__GIVEN PASSAGE__:
ONE of Devon’s most colourful and revered judges has died just a year after retiring from the bench.

Judge Graham Cottle, who had overseen many of the West Country’s famous trials of recent memory, died on Friday from complications after undergoing hip surgery. He was 72.

He had been the presiding judge at both Truro and Exeter, where his 25 years of judicial service was honoured by being made Recorder of the City.

Among those paying tribute at a special ceremony in Exeter Crown Court - attended today (mon) by barristers, solicitors - was his successor Judge Peter Johnson.

He told them: ‘Judge Cottle oversaw many of the most significant criminal cases of the last two decades.

‘He will be remembered as a fine man and a great judge, who had the right instincts.

‘He was intelligent, humane, with a great understanding of human nature. He fearlessly did what he thought was right.

‘Our leading legal light in Devon has been extinguished, but we will always remember how brightly it shone.’

Mr Simon Laws, QC, speaking on behalf of the bar, said: ‘He would probably be proud to be described as forthright. He approached every case with enormous helpings of common sense.’

His death came just 13 months after he retired from the bench following 25 years of service in Devon and Cornwall.

__DATA EXTRACT__:
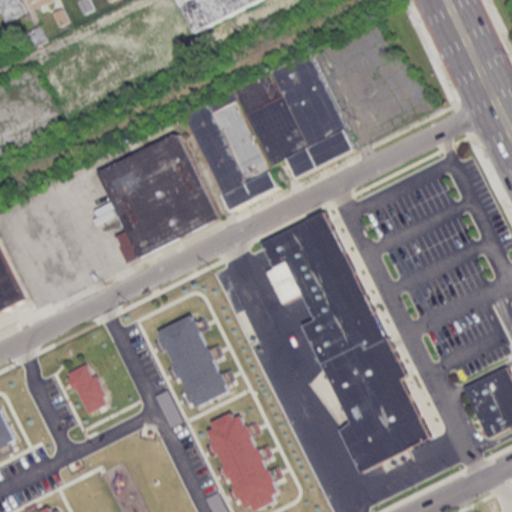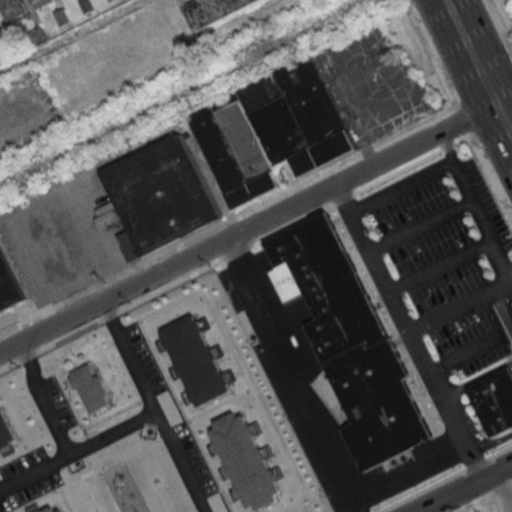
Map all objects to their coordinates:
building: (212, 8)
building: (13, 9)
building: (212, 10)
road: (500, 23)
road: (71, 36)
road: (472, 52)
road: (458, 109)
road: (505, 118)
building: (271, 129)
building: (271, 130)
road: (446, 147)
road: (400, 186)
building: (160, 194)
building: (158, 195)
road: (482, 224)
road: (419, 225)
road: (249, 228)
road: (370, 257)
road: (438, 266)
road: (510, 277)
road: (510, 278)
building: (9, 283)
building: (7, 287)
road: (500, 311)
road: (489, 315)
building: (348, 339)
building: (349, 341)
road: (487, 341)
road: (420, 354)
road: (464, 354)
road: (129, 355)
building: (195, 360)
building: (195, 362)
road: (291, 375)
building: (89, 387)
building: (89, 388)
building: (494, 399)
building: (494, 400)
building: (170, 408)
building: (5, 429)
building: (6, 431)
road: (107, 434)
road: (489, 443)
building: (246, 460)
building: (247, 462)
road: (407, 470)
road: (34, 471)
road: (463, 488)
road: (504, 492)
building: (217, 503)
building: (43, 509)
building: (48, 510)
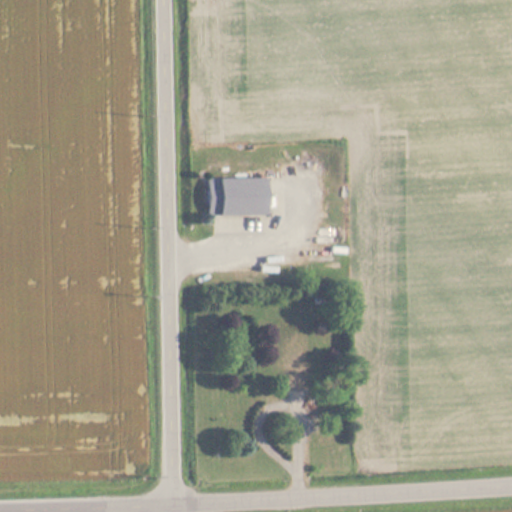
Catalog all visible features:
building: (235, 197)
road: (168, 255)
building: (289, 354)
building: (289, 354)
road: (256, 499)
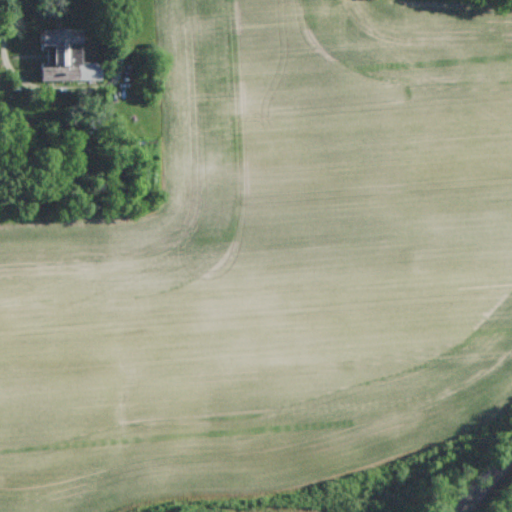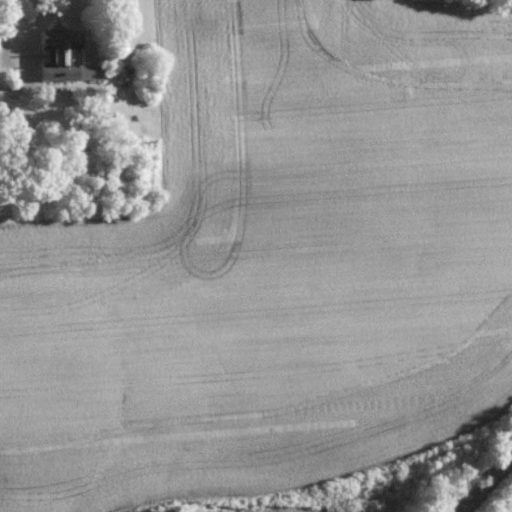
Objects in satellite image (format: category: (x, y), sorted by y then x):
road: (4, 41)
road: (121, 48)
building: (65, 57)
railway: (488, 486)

__TASK REQUIREMENTS__:
1) Please reproduce, word for word, the part of the article on Judge Graham Cottle that opens with the words containing "ONE of Devon’s" and closes with "last two decades.".
2) Answer these from the article on Judge Graham Cottle:
(a) How old was Judge Cottle when he died?
(b) Who is named as his successor?
(c) How many months after retiring from the bench did he die?

__RESPONSE LIST__:
1)
ONE of Devon’s most colourful and revered judges has died just a year after retiring from the bench.

Judge Graham Cottle, who had overseen many of the West Country’s famous trials of recent memory, died on Friday from complications after undergoing hip surgery. He was 72.

He had been the presiding judge at both Truro and Exeter, where his 25 years of judicial service was honoured by being made Recorder of the City.

Among those paying tribute at a special ceremony in Exeter Crown Court - attended today (mon) by barristers, solicitors - was his successor Judge Peter Johnson.

He told them: ‘Judge Cottle oversaw many of the most significant criminal cases of the last two decades.

2)
(a) 72
(b) Judge Peter Johnson
(c) 13 months